DO you suppose there would have been much publicity over 'snow chaos' last weekend if it had been us lot up here and not Home Counties' commuters stuck on ungritted roads?

No, me neither. The media hardly went ballistic when it was our turn on Monday, did they?

But rather than taking perverse pleasure in the South having the rare experience of a winter ordeal East Lancashire road users are only too familiar with, we must be thankful for the ensuing hullabaloo.

Since it was expressed, in a southern accent as it were, the government promptly got the willies about middle class voters being upset and took notice. Like a shot, it promised new laws to force councils to grit roads when snow and ice are forecast, ending the legal get-out that has seen so many roads and pavements in East Lancashire left untreated by local authorities whose claims to do an adequate job need to be taken with a pinch of, er, salt.
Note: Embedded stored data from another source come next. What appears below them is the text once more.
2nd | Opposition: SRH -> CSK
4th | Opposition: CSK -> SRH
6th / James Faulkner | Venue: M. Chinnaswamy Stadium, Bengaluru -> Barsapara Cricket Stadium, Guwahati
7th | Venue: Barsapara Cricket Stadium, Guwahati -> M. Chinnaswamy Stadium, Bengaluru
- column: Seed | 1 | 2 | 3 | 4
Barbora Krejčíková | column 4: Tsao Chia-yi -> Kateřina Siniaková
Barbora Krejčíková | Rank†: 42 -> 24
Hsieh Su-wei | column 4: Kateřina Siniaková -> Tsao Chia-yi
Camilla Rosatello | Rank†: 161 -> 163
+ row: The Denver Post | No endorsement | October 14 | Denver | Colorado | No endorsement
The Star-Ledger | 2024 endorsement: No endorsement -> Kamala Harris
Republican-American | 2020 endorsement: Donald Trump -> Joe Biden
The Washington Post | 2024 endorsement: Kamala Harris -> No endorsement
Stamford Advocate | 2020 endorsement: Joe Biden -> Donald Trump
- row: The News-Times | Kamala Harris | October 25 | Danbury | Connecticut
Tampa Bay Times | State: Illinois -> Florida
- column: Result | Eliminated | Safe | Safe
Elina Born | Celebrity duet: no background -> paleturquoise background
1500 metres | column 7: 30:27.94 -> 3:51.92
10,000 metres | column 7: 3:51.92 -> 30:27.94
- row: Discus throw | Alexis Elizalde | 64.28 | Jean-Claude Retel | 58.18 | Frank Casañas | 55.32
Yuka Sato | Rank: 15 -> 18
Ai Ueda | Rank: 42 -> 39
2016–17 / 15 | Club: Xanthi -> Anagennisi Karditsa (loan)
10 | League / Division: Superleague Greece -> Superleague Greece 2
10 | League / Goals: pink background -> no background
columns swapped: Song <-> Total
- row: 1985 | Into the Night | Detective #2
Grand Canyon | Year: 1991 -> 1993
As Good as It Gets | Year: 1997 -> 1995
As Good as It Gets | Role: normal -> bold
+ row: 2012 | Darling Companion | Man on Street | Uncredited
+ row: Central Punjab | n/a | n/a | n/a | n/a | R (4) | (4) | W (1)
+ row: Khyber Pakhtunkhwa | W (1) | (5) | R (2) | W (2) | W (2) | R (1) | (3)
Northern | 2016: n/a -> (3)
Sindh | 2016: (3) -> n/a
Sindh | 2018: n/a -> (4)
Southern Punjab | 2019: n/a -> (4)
About time, but it's a bit much councils have to be forced to do their duty and keep the roads safe. They are not so slow letting them be sprinkled with speed cameras in the name of safety, are they?

Iwonder how Blackburn with Darwen Council can swank about being Council of the Year when so often it has slipped up on this responsibility -- as testified to by the blizzards of letters this newspaper gets about non-gritting and the refusal of its executive to grit all roads as back-bench scrutiny councillors insist.

Last Monday and earlier last month, during another cold snap, drivers were at risk on untreated main roads -- among them the 20-year-old whose plight is told tonight on our Letters Page.

Just two days after buying his car he skidded it on black ice on a major road and wrote it off. Luckily, he was not badly hurt. But because, with a premium of £1,200, he could only afford to insure his car 'third-party' -- he's left with a wreck that will take two years to pay off -- and a bill for the lamp-post from the Council of the Year which says it is doing enough to grit the roads!

Fair? Is it heck as like! Instead of a bill, he should have an apology -- even the ambulance attending his accident was sliding and skidding.

And the rest of us should have a pledge that when the temperature plunges the gritters turn out everywhere -- regardless of the law.